• **WORK REQUIRED**: Look for the line with "exposure_s: 1/122"; please transcribe it and every later line in the entries exactly, up to the end, leaving pictures out.

(Lens and sensor metadata)
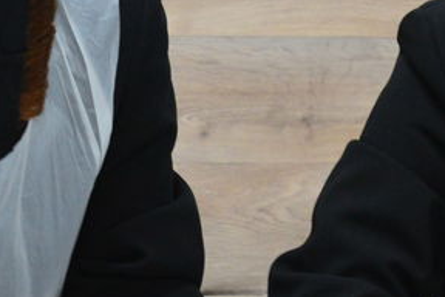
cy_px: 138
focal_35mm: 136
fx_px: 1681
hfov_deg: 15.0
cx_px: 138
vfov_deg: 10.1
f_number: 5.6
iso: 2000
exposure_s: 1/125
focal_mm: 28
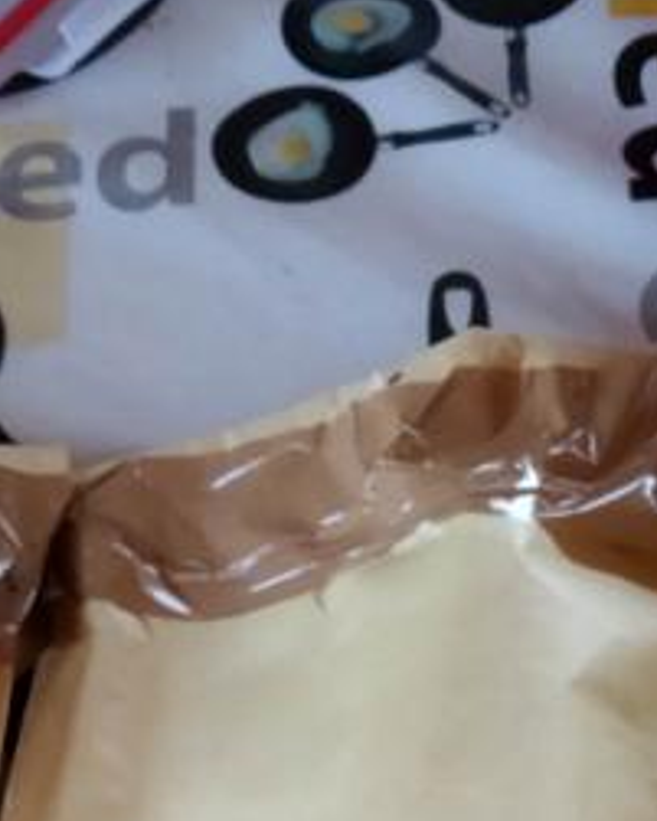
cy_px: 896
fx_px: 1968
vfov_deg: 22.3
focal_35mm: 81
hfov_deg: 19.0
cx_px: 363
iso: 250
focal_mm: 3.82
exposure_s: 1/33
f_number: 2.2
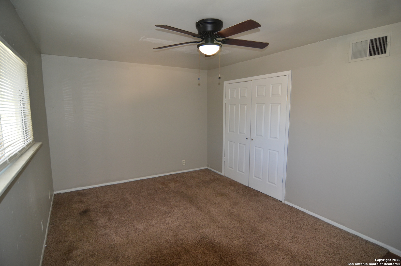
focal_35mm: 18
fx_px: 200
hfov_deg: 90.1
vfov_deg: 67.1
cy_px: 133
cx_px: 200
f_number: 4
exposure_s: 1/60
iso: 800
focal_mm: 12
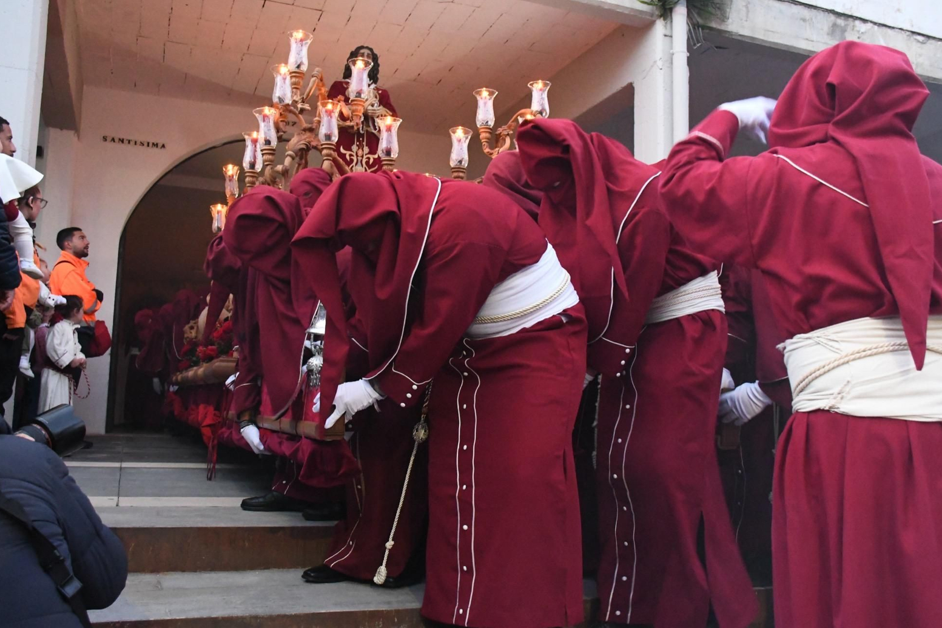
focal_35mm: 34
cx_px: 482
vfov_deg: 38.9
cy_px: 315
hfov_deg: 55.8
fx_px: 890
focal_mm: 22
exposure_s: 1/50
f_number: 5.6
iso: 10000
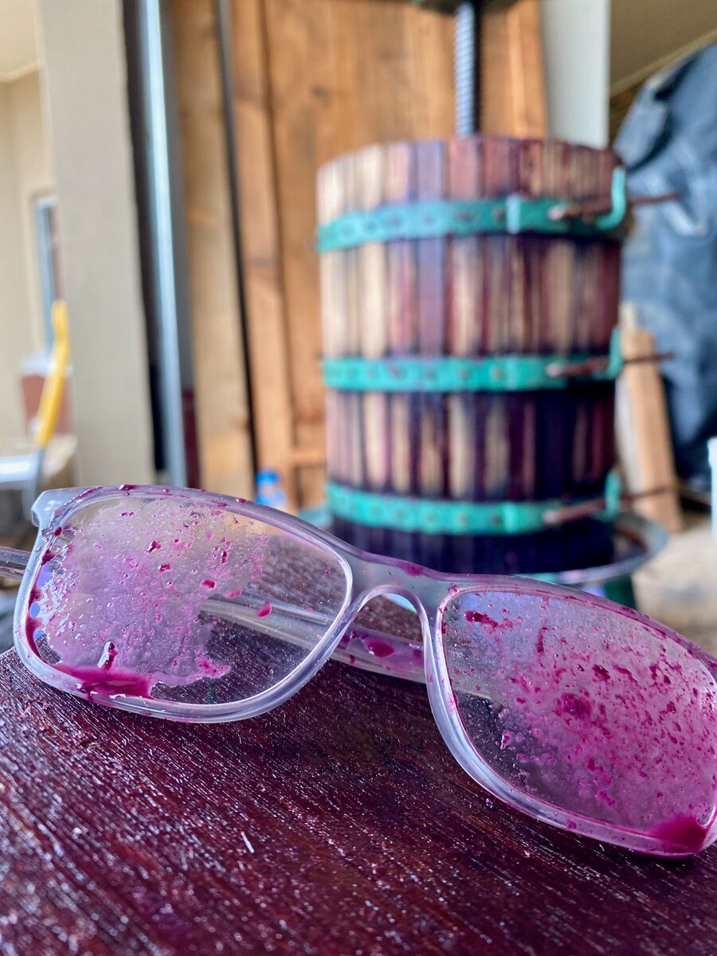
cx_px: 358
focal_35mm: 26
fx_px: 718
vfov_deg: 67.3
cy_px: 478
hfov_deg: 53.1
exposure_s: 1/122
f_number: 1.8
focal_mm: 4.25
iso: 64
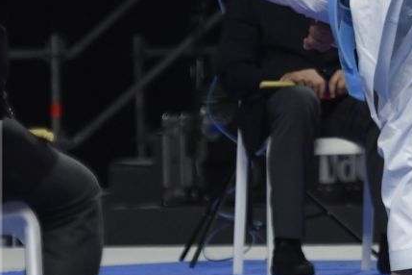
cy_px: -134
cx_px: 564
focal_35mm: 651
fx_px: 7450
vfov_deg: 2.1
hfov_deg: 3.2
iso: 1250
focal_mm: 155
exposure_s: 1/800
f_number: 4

• **REPLY TO THE TASK**:
exposure_s: 1/122
f_number: 1.8
focal_mm: 4.25
iso: 64
cy_px: -134
cx_px: 564
focal_35mm: 651
fx_px: 7450
vfov_deg: 2.1
hfov_deg: 3.2
iso: 1250
focal_mm: 155
exposure_s: 1/800
f_number: 4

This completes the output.